Set down, exactly as written, the line containing "left_click_drag(322, 256, 310, 182)" and all the lines that follow it to the end of the entries below, omitting every picture.
######
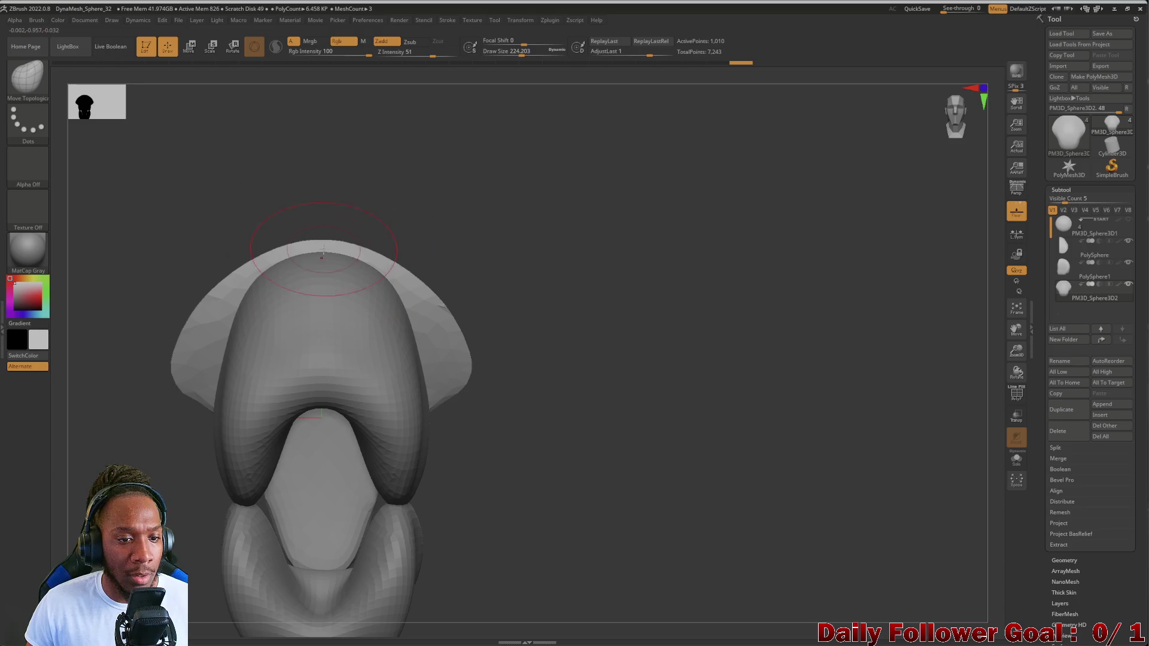
- Drag the chest form's top up into a pointed peak, then select a side piece
left_click_drag(322, 256, 310, 182)
mouse_move(200, 243)
right_mouse_down()
mouse_move(235, 244)
mouse_move(172, 298)
mouse_move(154, 359)
mouse_move(221, 305)
right_mouse_up()
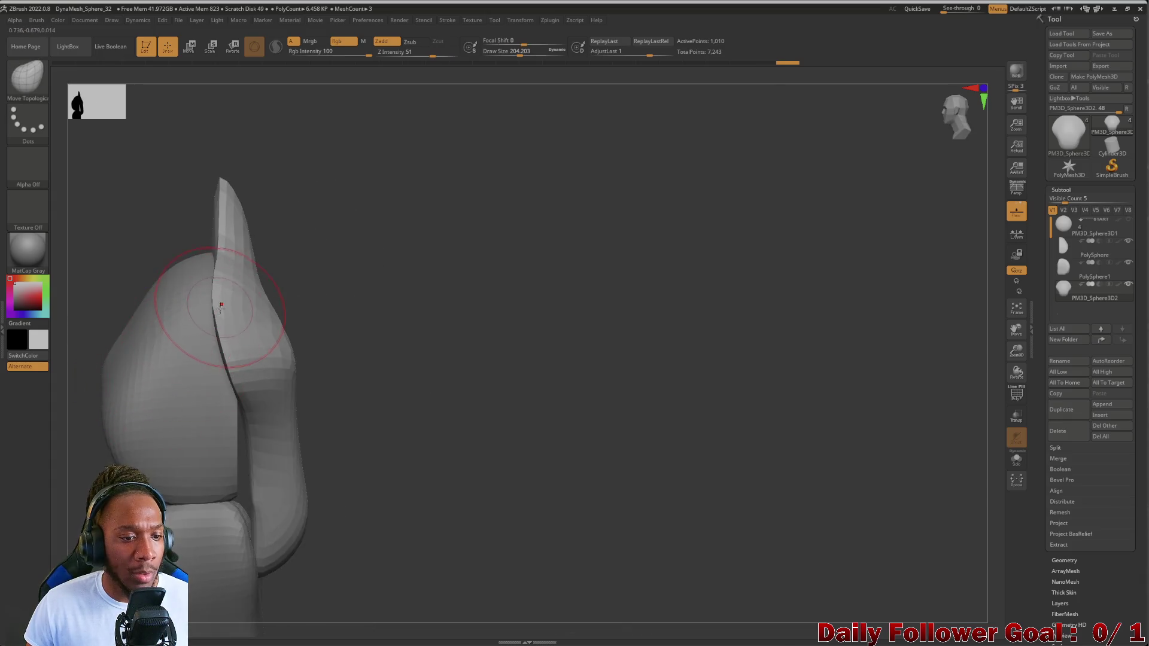
mouse_move(218, 385)
right_mouse_down()
mouse_move(225, 425)
mouse_move(149, 419)
mouse_move(161, 464)
mouse_move(170, 401)
mouse_move(218, 399)
right_mouse_up()
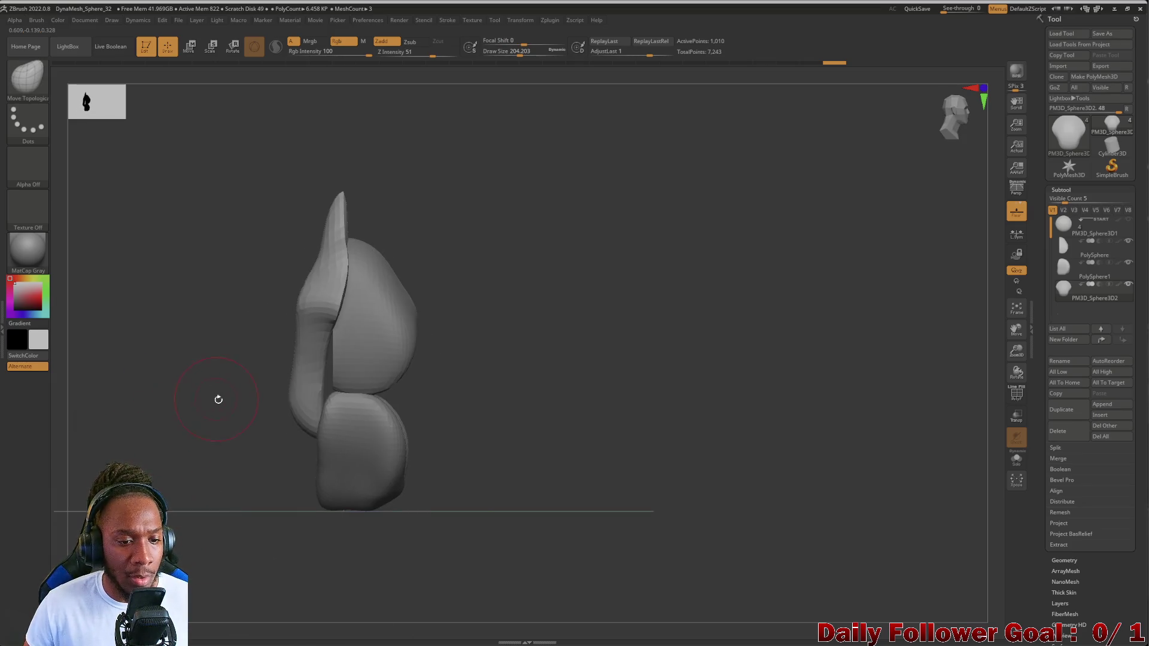
mouse_move(278, 359)
right_mouse_down()
mouse_move(354, 370)
mouse_move(249, 397)
mouse_move(280, 379)
mouse_move(187, 377)
mouse_move(237, 321)
right_mouse_up()
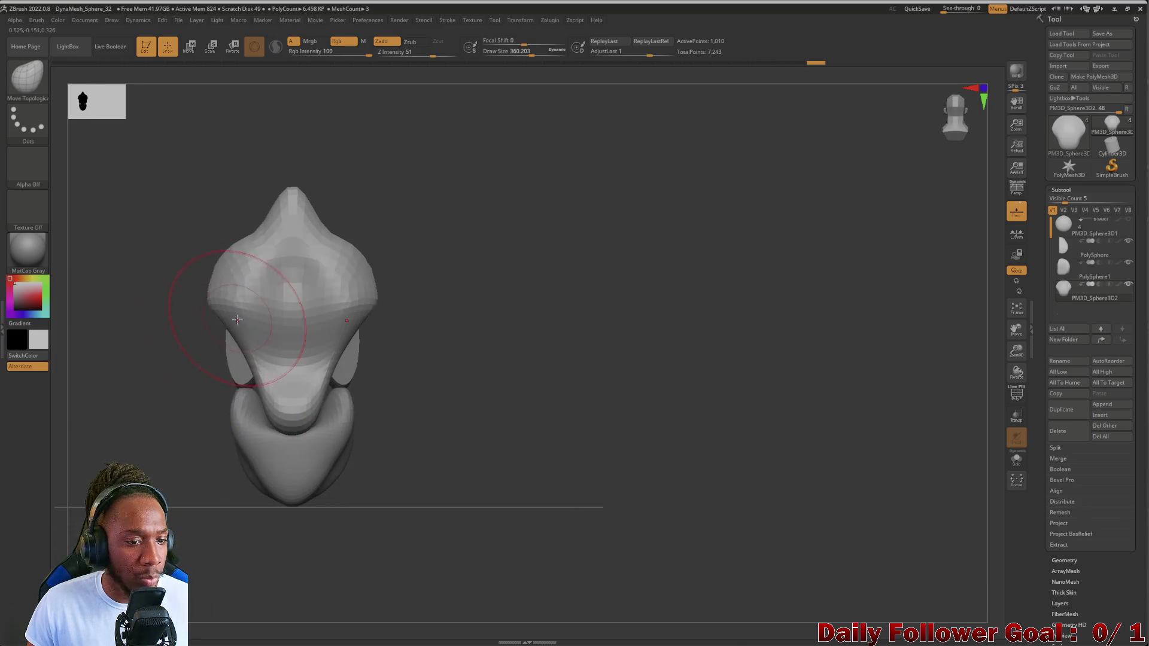
left_click(231, 332, "alt")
######
--- Reply ---
left_click_drag(322, 256, 310, 182)
mouse_move(200, 243)
right_mouse_down()
mouse_move(235, 244)
mouse_move(172, 298)
mouse_move(154, 359)
mouse_move(221, 305)
right_mouse_up()
mouse_move(218, 385)
right_mouse_down()
mouse_move(225, 425)
mouse_move(149, 419)
mouse_move(161, 464)
mouse_move(170, 401)
mouse_move(218, 399)
right_mouse_up()
mouse_move(278, 359)
right_mouse_down()
mouse_move(354, 370)
mouse_move(249, 397)
mouse_move(280, 379)
mouse_move(187, 377)
mouse_move(237, 321)
right_mouse_up()
left_click(231, 332, "alt")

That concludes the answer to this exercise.